SYMP 5-5
Assessing vulnerability and adapting to extreme weather and climate events in the National Park System

Tuesday, August 12, 2014: 10:10 AM
Gardenia, Sheraton Hotel
J. Andrew Hubbard, Sonoran Desert Network, National Park Service, Tucson, AZ
Duane C. Hubbard, National Park Service - Southern Arizona Office, Phoenix, AZ

The ecological consequences of climate change pose a new and evolving challenge to managers of U.S. national parks.   Preservation and management of fragile and finite cultural resources as well as natural resources and processes is the core of the U.S. National Park Service mission.  In support of that mission, parks are generally free of extractive resource uses and allowable human uses are narrowly defined.  As a result, park natural resource management tends to focus on mitigating the legacies of past resource actions, limiting the influence of current activities on neighboring lands, and reducing the impacts of visitation and the infrastructure (often extensive) required to provide services for those visitors. 

However, climate change consequences are not restricted by administrative boundaries or legal protections, they interact with other natural and anthropogenic stressors, and rates, patterns, and specific outcomes at the scale of park resources can be difficult to predict, let alone manage.  We present an overview of local, multi-park, and service wide efforts for assessing the vulnerability of natural and cultural resources of the U.S. national park system, with a focus on units in the American Southwest, and the particular instances of extreme weather and climate events.  

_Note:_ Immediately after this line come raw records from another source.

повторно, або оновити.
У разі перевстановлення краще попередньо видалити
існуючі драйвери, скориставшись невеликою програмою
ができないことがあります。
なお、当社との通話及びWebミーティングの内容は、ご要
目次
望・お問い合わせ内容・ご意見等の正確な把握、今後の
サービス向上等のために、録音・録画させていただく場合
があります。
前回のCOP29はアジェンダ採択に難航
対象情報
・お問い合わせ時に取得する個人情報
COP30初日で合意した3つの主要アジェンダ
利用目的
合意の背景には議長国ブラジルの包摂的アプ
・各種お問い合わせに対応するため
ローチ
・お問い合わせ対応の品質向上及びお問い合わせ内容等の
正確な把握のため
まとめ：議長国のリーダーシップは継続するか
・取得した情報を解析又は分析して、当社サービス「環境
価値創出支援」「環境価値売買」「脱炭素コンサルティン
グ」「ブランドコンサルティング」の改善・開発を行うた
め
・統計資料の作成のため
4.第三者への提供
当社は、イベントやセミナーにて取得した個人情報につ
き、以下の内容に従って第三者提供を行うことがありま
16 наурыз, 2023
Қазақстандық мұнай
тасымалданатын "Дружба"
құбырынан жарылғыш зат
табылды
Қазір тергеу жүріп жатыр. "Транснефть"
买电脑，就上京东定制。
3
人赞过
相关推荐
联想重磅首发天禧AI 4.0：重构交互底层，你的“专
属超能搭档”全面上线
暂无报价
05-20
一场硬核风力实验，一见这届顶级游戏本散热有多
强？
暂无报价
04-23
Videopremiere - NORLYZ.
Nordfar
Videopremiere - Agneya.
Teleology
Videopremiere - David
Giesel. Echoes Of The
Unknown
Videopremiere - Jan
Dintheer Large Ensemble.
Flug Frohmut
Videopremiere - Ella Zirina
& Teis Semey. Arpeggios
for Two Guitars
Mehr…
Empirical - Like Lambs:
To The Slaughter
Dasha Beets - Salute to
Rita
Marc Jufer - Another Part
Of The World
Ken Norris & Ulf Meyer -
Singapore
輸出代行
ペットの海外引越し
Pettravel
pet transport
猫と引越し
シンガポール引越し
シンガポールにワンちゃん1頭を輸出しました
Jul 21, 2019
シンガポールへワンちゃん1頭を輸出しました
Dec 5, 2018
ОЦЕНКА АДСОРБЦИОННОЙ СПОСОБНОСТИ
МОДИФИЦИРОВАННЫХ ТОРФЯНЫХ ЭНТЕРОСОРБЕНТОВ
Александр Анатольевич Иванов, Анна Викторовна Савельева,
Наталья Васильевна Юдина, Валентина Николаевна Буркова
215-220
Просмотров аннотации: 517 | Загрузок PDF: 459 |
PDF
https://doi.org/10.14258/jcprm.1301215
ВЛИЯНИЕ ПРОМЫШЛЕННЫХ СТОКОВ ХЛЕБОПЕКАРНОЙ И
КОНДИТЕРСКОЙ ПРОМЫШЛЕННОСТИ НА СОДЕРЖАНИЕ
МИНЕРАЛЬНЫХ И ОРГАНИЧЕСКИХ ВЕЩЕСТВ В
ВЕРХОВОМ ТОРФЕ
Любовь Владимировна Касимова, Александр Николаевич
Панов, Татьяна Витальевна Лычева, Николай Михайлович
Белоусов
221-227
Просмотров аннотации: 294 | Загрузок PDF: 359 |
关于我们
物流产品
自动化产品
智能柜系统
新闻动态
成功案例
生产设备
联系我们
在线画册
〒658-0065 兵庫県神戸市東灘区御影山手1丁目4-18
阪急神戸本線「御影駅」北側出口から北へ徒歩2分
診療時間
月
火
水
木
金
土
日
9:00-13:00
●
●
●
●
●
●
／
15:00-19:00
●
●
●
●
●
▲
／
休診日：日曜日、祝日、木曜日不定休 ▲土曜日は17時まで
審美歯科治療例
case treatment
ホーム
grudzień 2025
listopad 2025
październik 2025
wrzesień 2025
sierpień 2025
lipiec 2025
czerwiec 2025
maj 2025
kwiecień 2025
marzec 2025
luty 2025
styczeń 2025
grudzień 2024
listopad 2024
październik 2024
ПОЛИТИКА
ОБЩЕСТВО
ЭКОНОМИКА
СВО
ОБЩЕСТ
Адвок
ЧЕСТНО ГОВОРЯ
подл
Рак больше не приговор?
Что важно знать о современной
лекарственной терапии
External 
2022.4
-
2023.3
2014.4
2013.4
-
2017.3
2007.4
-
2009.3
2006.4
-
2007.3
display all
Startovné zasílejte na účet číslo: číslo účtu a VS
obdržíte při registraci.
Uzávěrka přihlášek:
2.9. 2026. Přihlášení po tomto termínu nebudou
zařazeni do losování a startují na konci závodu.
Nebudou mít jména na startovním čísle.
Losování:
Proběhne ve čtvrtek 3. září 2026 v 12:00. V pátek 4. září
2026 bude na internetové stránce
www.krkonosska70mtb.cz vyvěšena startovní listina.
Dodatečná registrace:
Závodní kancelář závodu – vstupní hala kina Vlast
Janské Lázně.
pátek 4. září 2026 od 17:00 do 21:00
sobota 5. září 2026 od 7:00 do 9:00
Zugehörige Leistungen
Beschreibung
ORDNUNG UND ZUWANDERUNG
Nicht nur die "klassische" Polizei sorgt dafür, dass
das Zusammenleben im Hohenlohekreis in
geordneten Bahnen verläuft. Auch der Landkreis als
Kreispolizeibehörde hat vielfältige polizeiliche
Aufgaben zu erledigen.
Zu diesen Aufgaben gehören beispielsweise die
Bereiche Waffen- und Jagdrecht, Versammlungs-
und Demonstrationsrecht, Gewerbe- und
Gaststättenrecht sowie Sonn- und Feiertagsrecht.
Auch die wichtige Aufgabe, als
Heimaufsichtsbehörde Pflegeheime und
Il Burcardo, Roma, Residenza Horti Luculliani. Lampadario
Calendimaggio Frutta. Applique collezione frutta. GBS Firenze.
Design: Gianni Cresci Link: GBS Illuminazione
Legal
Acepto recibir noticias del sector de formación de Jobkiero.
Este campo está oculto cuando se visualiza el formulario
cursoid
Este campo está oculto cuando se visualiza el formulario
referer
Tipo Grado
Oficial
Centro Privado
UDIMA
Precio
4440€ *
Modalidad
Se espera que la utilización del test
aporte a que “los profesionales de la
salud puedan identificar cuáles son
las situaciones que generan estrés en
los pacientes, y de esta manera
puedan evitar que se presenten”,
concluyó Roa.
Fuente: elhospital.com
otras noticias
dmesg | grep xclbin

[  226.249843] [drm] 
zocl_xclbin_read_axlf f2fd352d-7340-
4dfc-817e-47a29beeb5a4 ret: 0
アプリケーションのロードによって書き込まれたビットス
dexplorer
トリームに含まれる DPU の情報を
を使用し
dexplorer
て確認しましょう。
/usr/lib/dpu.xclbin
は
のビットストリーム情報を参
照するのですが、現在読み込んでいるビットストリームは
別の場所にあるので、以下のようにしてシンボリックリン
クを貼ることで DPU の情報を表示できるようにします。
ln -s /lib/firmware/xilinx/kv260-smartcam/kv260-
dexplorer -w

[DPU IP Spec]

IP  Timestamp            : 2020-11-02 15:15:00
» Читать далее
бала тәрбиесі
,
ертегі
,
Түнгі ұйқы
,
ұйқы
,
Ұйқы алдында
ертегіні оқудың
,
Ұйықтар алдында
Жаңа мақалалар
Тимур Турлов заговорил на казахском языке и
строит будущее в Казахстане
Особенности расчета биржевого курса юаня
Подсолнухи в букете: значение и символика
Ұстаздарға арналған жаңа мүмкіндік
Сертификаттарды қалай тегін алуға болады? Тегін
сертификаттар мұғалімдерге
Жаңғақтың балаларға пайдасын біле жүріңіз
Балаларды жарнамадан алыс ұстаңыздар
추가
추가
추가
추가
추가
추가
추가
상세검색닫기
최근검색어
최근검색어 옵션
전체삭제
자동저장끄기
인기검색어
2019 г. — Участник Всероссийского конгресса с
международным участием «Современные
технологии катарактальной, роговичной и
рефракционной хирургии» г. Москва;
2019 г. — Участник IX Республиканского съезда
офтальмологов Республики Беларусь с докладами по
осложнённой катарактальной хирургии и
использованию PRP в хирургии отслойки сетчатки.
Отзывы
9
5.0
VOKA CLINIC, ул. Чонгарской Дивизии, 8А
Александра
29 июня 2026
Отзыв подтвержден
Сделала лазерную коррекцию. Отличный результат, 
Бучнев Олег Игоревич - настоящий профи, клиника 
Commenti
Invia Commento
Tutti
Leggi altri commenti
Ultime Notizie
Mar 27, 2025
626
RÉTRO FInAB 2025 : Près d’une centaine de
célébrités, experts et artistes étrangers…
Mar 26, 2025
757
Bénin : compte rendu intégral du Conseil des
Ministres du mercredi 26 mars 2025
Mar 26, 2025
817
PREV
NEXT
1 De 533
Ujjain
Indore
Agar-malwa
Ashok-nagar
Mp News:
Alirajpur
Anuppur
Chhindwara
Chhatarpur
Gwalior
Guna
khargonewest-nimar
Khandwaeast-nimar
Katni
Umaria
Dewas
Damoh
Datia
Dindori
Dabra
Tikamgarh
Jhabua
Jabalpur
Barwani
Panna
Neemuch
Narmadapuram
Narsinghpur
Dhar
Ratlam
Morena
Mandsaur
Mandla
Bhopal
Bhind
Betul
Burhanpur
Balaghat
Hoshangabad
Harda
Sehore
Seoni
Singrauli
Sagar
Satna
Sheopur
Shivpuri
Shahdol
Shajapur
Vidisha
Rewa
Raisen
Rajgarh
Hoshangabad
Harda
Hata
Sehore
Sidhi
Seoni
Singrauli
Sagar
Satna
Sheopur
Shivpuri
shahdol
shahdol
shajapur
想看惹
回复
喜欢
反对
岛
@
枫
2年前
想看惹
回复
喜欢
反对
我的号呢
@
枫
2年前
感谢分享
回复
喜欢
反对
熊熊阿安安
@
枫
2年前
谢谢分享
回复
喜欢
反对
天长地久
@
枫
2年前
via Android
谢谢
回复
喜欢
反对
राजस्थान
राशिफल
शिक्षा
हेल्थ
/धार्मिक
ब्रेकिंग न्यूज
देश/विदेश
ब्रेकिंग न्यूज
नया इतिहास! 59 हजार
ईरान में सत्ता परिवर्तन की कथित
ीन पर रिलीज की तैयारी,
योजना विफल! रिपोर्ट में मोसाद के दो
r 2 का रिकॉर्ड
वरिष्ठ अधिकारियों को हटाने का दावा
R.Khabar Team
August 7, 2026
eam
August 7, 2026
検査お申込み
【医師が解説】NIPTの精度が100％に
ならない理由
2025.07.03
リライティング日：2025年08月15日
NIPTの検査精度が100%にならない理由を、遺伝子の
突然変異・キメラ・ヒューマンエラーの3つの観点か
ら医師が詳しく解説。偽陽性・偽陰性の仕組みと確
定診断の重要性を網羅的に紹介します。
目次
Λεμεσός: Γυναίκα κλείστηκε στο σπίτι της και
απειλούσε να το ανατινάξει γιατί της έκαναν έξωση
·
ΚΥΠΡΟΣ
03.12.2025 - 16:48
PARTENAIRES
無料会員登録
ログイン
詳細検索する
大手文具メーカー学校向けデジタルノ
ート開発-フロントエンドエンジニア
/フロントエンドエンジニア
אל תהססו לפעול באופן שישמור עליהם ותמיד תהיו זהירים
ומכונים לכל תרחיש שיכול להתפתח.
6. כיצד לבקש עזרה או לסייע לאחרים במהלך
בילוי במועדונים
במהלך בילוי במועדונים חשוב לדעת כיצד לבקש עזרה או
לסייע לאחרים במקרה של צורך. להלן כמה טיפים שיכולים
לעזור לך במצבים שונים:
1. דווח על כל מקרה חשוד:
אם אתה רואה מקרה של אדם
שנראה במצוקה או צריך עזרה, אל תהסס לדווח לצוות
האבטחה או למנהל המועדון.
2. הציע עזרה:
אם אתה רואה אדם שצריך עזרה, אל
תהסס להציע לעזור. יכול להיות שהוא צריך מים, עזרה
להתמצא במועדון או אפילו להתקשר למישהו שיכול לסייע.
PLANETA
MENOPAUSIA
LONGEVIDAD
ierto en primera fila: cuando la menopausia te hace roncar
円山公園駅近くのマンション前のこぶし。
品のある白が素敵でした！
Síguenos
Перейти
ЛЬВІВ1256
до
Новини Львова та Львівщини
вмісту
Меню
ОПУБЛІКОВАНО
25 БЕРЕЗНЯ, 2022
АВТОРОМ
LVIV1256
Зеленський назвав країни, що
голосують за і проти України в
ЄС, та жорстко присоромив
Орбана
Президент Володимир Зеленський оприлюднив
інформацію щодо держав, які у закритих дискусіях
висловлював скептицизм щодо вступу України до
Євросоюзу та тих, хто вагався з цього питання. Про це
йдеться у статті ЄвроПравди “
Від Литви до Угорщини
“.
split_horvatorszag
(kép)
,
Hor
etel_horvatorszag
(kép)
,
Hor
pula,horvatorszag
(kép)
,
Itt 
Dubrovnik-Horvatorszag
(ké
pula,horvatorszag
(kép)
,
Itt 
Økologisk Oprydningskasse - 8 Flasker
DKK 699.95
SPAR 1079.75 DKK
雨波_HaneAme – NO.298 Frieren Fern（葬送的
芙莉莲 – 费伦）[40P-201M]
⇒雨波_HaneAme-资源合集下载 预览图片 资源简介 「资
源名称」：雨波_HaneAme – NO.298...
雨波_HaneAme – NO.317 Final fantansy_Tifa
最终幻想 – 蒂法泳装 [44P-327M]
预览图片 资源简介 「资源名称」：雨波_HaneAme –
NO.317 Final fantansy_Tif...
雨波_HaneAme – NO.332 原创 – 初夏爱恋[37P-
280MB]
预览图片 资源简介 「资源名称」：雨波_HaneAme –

The National Park Service is a remarkably “bottom up” federal land management agency, in which individual park needs and decisions are primary drivers of management actions and which permeate agency culture.   Effective mitigation of climate change impacts to natural and cultural resources must integrate local needs and conditions with a pragmatic national strategy that is inherently interdisciplinary.    Further, it requires park managers to join with neighboring land managers and scientists to address ecological consequences beyond park boundaries, and to engage the public in a dialogue on climate change causes and consequences.

We present a framework that links several National Park Service efforts ranging from planning, predictive modeling and vulnerability assessments, resource monitoring and evaluation, management action plans, and use examples from parks in the American Southwest to illustrate the process and some initial “lessons learned.”